In Europe, railway right-of-way usually doesn't extend beyond the full track -- where I include not only the rails, sleepers and trackbed, but the earthen foundation and the water trenches, too. So for a two-track mainline, say ten metres wide.
On your argument of transporting wind turbine parts on railway: unfortunately, this is less good an idea than it looks on the face of it. On one hand, catenary would be a problem for big cargo. Less so in the US with its mostly diesel mainlines, still, tunnels might cause a problem for bigger parts. On the other hand, the length of blades would be beyond the length of railcars, for the biggest even the length of spacing between catenary poles -- one would need specialised coupled wagons and special rules of no traffic in the other direction (hanging into the cross section in curves).
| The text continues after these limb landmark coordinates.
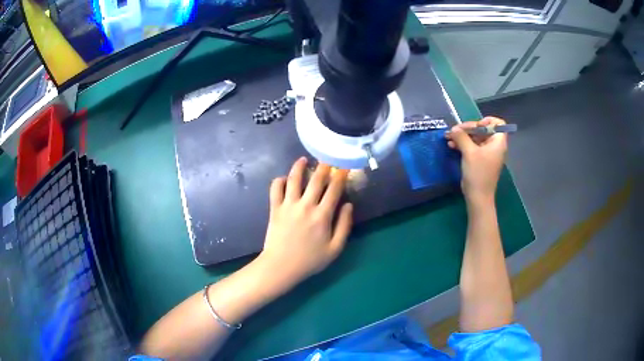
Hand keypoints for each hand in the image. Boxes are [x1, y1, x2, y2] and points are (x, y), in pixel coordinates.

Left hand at [258, 157, 352, 288]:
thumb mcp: (335, 248)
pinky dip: (279, 180)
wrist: (281, 266)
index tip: (344, 166)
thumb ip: (344, 226)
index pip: (334, 189)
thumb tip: (349, 205)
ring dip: (299, 166)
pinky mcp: (275, 208)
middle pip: (316, 179)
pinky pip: (275, 188)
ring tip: (303, 159)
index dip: (341, 175)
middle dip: (324, 166)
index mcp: (322, 215)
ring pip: (294, 179)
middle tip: (327, 157)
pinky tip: (284, 178)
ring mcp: (288, 205)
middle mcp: (306, 205)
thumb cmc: (310, 260)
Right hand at [445, 117, 507, 204]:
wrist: (478, 197)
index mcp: (498, 142)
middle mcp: (494, 146)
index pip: (498, 123)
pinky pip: (472, 147)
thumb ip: (462, 137)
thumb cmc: (478, 173)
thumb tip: (454, 129)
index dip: (487, 121)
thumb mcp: (469, 152)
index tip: (475, 126)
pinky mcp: (480, 160)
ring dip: (463, 137)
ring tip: (449, 138)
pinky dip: (463, 145)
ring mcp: (487, 154)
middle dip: (468, 129)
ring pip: (476, 138)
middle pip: (483, 130)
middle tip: (454, 131)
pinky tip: (451, 145)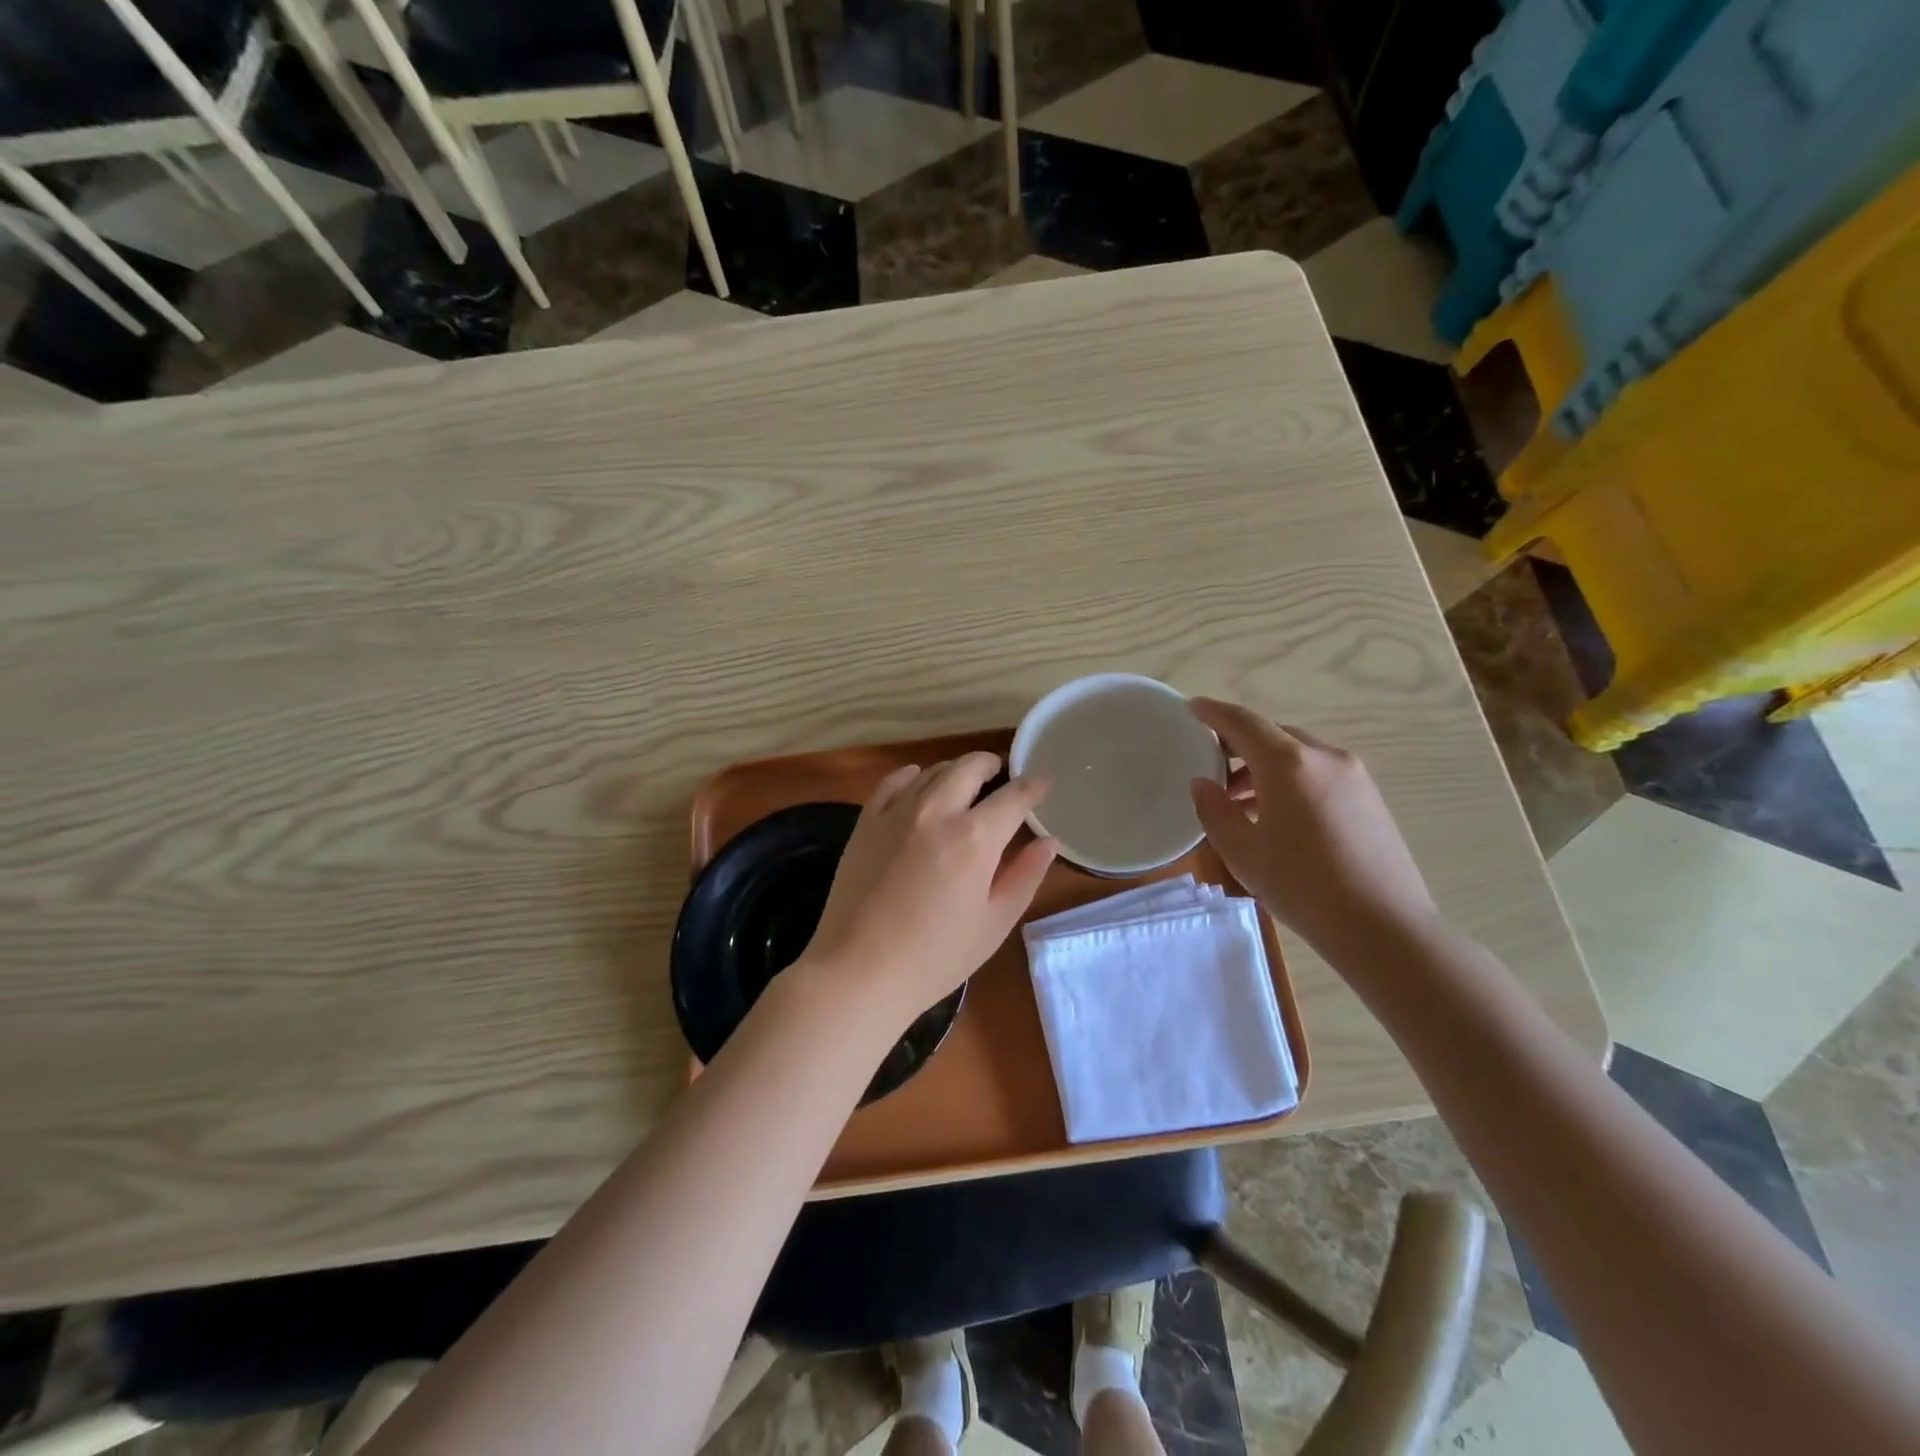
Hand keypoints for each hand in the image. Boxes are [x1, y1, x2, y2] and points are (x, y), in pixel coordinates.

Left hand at [799, 753, 1058, 1028]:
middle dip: (993, 765)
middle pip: (970, 767)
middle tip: (1002, 776)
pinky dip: (912, 775)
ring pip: (933, 771)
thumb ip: (1025, 876)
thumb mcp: (994, 923)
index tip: (1043, 784)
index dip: (1033, 787)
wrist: (858, 971)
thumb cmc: (936, 956)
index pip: (1014, 796)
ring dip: (956, 771)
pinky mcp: (866, 821)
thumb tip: (1048, 841)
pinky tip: (918, 783)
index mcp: (975, 838)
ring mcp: (897, 812)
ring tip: (965, 784)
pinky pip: (893, 782)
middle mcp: (937, 811)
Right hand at [1188, 699, 1434, 951]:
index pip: (1243, 722)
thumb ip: (1214, 810)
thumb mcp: (1241, 851)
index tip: (1191, 708)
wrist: (1383, 926)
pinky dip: (1290, 779)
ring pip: (1297, 754)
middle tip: (1211, 766)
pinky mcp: (1369, 796)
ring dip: (1264, 766)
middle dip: (1239, 745)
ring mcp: (1352, 775)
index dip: (1213, 712)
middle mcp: (1323, 757)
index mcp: (1288, 763)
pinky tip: (1277, 814)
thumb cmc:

I am not sure whether there are rules taking into account potential break-off of blades, but that may also be a problem.
Another issue might be that wind turbine placement usually takes into account relief and wind directions and the placement of other turbines, so placing them along a railway line might not be the best option.
However, one plus for placing wind farms near railway lines might be power lines: railways need them anyway, so they could be coupled. *Lunatic*, n. One whose delusions are out of fashion.
However, one plus for placing wind farms near railway lines might be power lines: railways need them anyway, so they could be coupled.
This might not be the case in much of the US, with its diesel engines.
I'd guess that trains are a somewhat undiscovered frontier for eco-efficiency. But maybe that's just my ignorance speaking... I think the ICE 3 feeds back electricity into the net when it brakes, but I don't know of any other trains that do so. DoDo?
AFAIU, most US inter-urban ROW west of the Mississippi ... which just so happens to include some of the best wind resource states ... were allocated for four track lines and a buffer zone, and land values between cities are normally not high enough to justify sorting out the complex structures of outright ownership, perpetual rotating leases and transport easements making up the right of way in order to grab small slivers of land. I've been accused of being a Marxist, yet while Harpo's my favourite, it's Groucho I'm always quoting. Odd, that.